ENTRIES SUPPLIED:
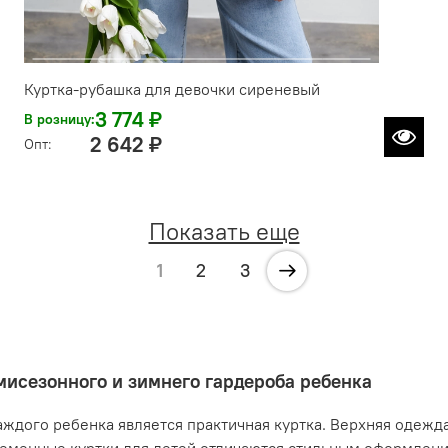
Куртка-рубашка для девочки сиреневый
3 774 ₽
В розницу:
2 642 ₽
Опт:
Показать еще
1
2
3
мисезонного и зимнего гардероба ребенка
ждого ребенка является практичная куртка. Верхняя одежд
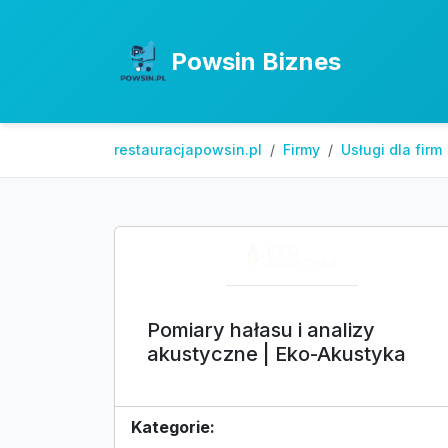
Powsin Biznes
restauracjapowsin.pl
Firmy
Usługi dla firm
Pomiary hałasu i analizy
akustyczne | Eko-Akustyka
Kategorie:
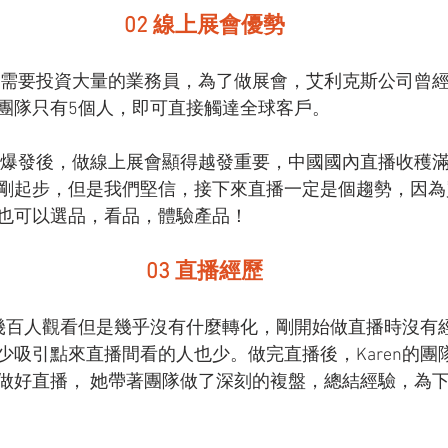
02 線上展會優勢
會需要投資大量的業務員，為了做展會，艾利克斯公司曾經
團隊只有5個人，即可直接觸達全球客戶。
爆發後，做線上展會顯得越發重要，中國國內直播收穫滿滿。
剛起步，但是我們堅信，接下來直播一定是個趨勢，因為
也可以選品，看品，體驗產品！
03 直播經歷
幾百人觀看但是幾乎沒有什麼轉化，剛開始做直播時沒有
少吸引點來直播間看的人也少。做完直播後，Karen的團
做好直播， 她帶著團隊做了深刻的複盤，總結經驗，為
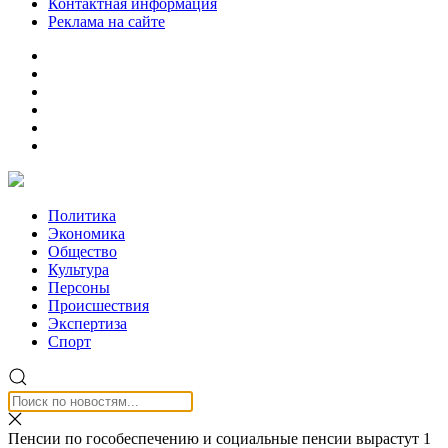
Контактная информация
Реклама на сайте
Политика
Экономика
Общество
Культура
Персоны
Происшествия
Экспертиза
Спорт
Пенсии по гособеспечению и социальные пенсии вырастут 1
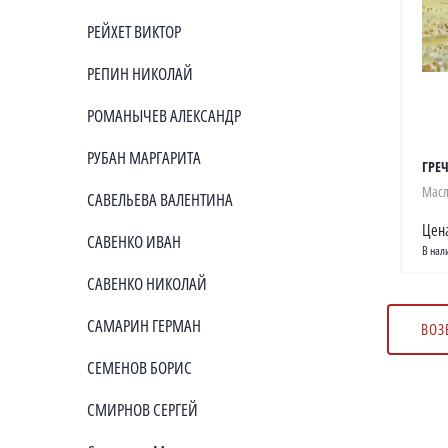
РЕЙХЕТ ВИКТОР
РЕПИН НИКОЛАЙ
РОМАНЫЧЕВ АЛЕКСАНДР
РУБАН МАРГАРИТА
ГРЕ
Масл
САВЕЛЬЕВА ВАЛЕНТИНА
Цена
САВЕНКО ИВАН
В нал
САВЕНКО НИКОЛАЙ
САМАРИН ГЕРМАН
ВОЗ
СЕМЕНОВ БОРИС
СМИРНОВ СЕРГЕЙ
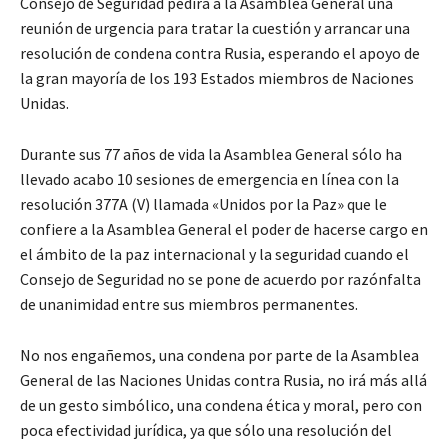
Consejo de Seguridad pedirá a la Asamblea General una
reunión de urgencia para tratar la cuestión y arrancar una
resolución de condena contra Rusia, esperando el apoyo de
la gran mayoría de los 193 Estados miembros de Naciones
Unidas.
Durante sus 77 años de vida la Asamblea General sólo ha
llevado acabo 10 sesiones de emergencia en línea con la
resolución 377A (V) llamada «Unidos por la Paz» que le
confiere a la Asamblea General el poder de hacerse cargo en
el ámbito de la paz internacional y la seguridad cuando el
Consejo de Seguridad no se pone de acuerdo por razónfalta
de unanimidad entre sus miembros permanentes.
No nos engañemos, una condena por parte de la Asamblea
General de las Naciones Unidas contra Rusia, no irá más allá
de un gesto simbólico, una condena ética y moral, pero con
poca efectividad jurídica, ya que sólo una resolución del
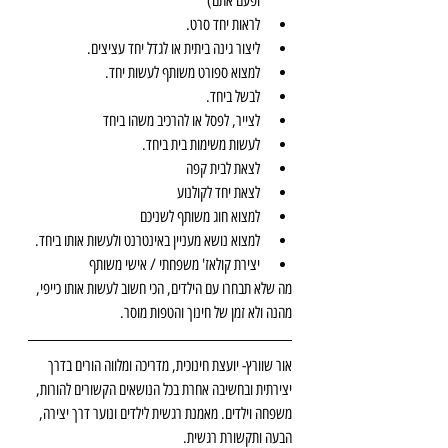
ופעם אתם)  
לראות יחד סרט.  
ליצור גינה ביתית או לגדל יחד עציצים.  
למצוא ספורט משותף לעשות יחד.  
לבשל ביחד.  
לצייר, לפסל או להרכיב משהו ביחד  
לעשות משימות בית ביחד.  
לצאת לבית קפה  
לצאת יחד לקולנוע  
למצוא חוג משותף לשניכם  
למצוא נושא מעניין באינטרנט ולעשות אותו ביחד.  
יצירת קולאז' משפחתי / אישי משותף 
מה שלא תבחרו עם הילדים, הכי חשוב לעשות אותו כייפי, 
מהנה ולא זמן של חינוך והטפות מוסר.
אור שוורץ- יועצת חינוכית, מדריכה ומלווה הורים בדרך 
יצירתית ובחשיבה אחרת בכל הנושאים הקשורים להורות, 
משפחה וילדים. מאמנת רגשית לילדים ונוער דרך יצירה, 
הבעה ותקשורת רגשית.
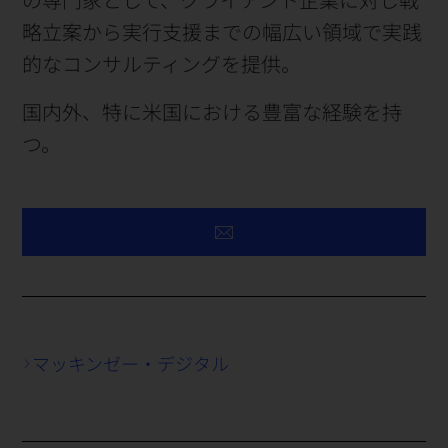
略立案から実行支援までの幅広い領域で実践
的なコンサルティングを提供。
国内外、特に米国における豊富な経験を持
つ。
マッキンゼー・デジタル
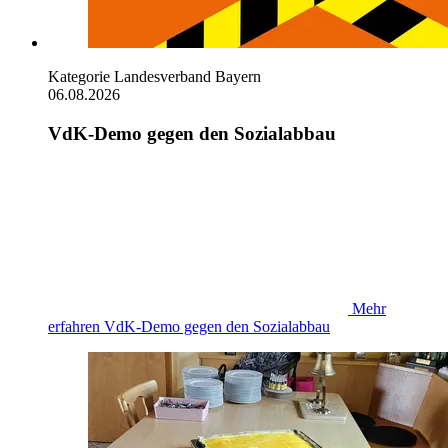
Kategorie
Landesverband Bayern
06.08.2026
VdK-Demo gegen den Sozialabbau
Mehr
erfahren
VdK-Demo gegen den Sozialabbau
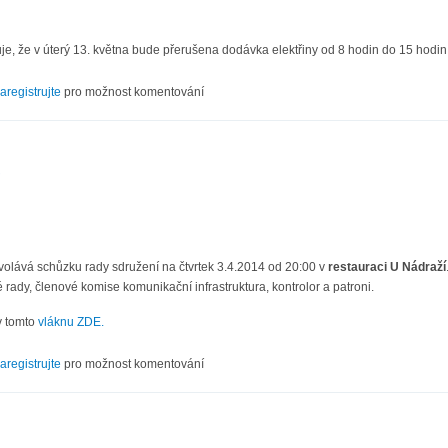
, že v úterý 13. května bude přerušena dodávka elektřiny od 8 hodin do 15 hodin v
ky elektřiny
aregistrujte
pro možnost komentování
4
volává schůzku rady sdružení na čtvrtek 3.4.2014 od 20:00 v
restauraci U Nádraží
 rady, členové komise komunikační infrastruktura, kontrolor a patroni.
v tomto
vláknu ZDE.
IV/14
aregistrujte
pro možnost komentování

EXERCISE DIRECTIONS: Put every line from the one containing "Контактная информация" through the one containing "СМИРНОВ СЕРГЕЙ", both included, into a numbered list. Leave out the pictures and any blank lines.

RESPONSE TO THE EXERCISE:
1. Контактная информация
2. Реклама на сайте
3. Политика
4. Экономика
5. Общество
6. Культура
7. Персоны
8. Происшествия
9. Экспертиза
10. Спорт
11. Пенсии по гособеспечению и социальные пенсии вырастут 1
12. РЕЙХЕТ ВИКТОР
13. РЕПИН НИКОЛАЙ
14. РОМАНЫЧЕВ АЛЕКСАНДР
15. РУБАН МАРГАРИТА
16. ГРЕ
17. Масл
18. САВЕЛЬЕВА ВАЛЕНТИНА
19. Цена
20. САВЕНКО ИВАН
21. В нал
22. САВЕНКО НИКОЛАЙ
23. САМАРИН ГЕРМАН
24. ВОЗ
25. СЕМЕНОВ БОРИС
26. СМИРНОВ СЕРГЕЙ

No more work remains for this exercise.